- BRIEF
Reproduce the passage of the article header below between "Affiliations" and "Manchester, United Kingdom.", inclusive, renaming "Life Sciences" as "Health Sciences".

-------- EXCERPTED TEXT

Associations between long-term exercise participation and lower limb joint and whole-bone geometry in young and older adults

Matteo Scorcelletti; Jochen Zange; Jonas Böcker; Wolfram Sies; Patrick Lau; Uwe Mittag; Neil D Reeves; Alex Ireland; Jörn Rittweger

doi:10.3389/fphys.2023.1150562

Associations between long-term exercise participation and lower limb joint and whole-bone geometry in young and older adults

Front Physiol. 2023 May 4:14:1150562. doi: 10.3389/fphys.2023.1150562. eCollection 2023.

Authors

Matteo Scorcelletti^{1

2

3}, Jochen Zange⁴, Jonas Böcker⁴, Wolfram Sies⁴, Patrick Lau⁴, Uwe Mittag⁴, Neil D Reeves^{1

2}, Alex Ireland^{1

2}, Jörn Rittweger^{4

5}

Affiliations

¹ Research Centre for Musculoskeletal Science and Sports Medicine, Department of Life Sciences, Faculty of Science and Engineering, Manchester Metropolitan University, Manchester, United Kingdom.

----------------
-------- PROVIDED INFORMATION

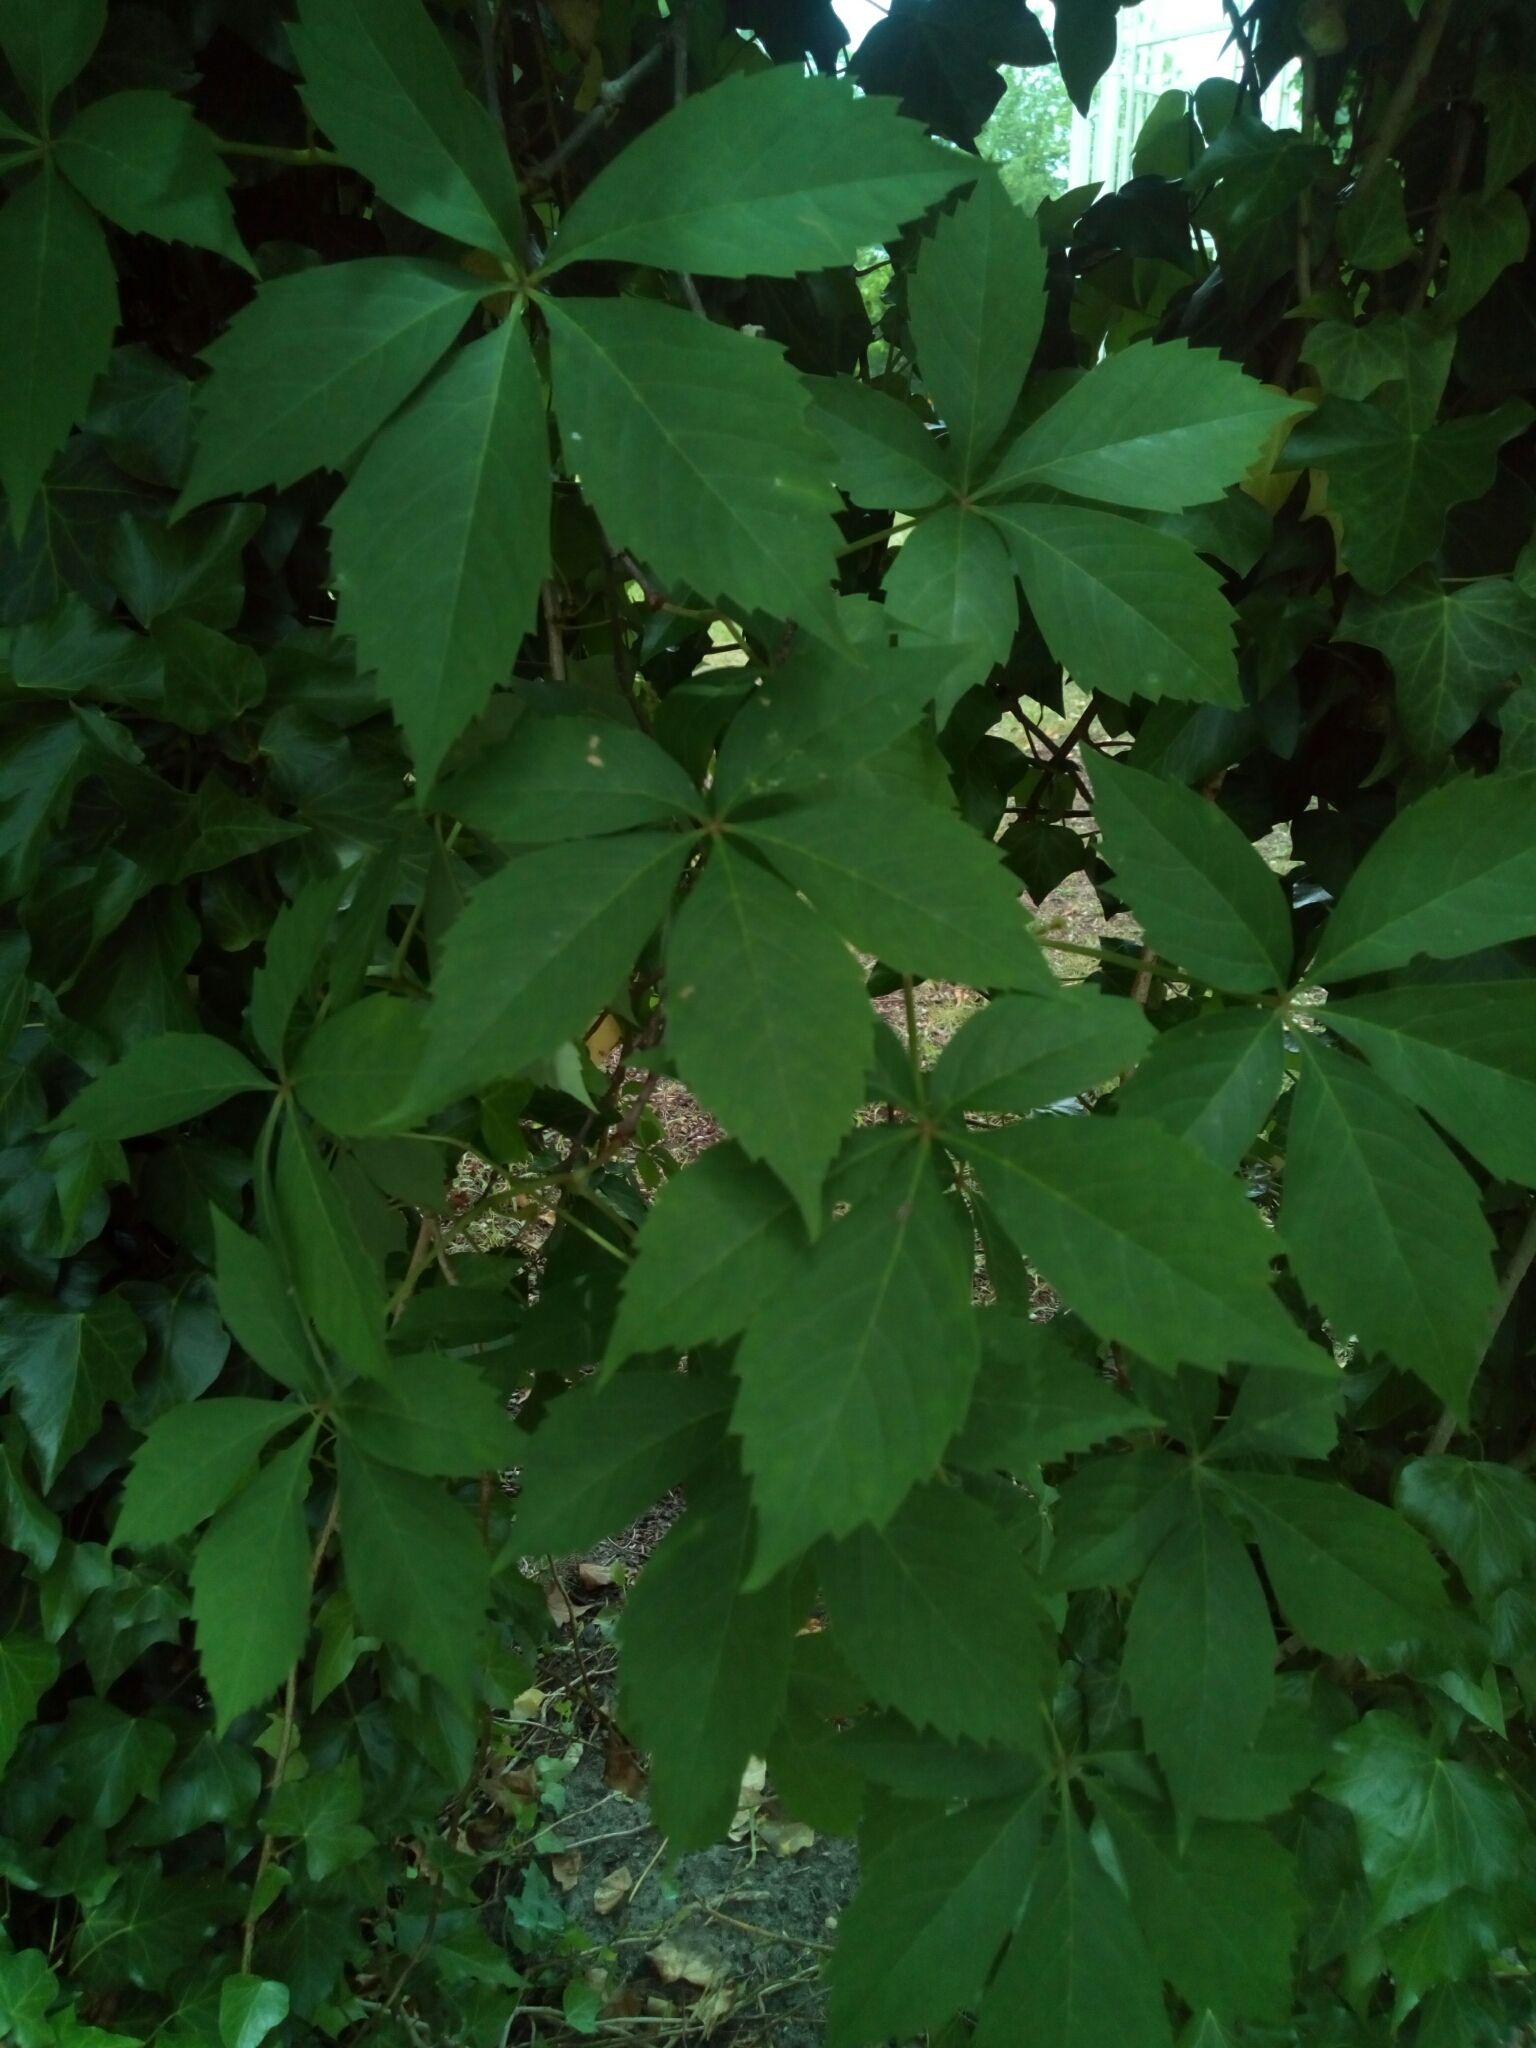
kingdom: Plantae
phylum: Tracheophyta
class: Magnoliopsida
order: Vitales
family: Vitaceae
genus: Parthenocissus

----------------

- RESPONSE
Affiliations

¹ Research Centre for Musculoskeletal Science and Sports Medicine, Department of Health Sciences, Faculty of Science and Engineering, Manchester Metropolitan University, Manchester, United Kingdom.